When you’re in a menstrual extraction group with friends and neighbors, it’s natural to follow up on the procedure. You call up your friend and ask, “How are you doing?” If she says, “Well, I’m not feeling too well. I think I might have a fever,” you say, “Come right over!” You get a few of the group together the same day and you do another suction and take out any matter that been left in there which may have developed into an infection. That’s what they do at the abortion clinic. Reaspiration is the recommended treatment when a woman has tenderness or fever which could indicate an incomplete abortion.
In a menstrual extraction group which is not made up of a friendship group or fellow sorority sisters, you set up a more formal follow-up plan. Everyone has each other’s contact information and you make sure that you keep in close touch for the next week or two.
One reason that it was so important to “get everything out” in the old days of illegal abortion is that the woman might have travelled very far, perhaps to another city, another state, or even another country, or she might be unable to get out at her house without arousing suspicion, so you wanted to make very, very sure that you extracted every little bit, even using a metal curette to do a final scraping of the uterine walls. Today, in the legal abortion setting, less traumatic methods are used and the small number of incomplete abortions are easily and quickly dealt with in the follow-up visit.

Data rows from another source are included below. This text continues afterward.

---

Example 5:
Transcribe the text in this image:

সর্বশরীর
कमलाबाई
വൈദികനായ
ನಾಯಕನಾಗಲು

Dr. David Grimes, of Center for Disease Control, figured out that it is not good to routinely give anti-biotics because it camouflaged an infection. It’s not an infection like an infection of your bodily tissues. It’s an infection of material inside your uterus, so suctioning it out is the best way to reduce the infection.
I understand that nowadays some clinics do give out antibiotics, perhaps because some of their clients would have a hard time coming back to the clinic.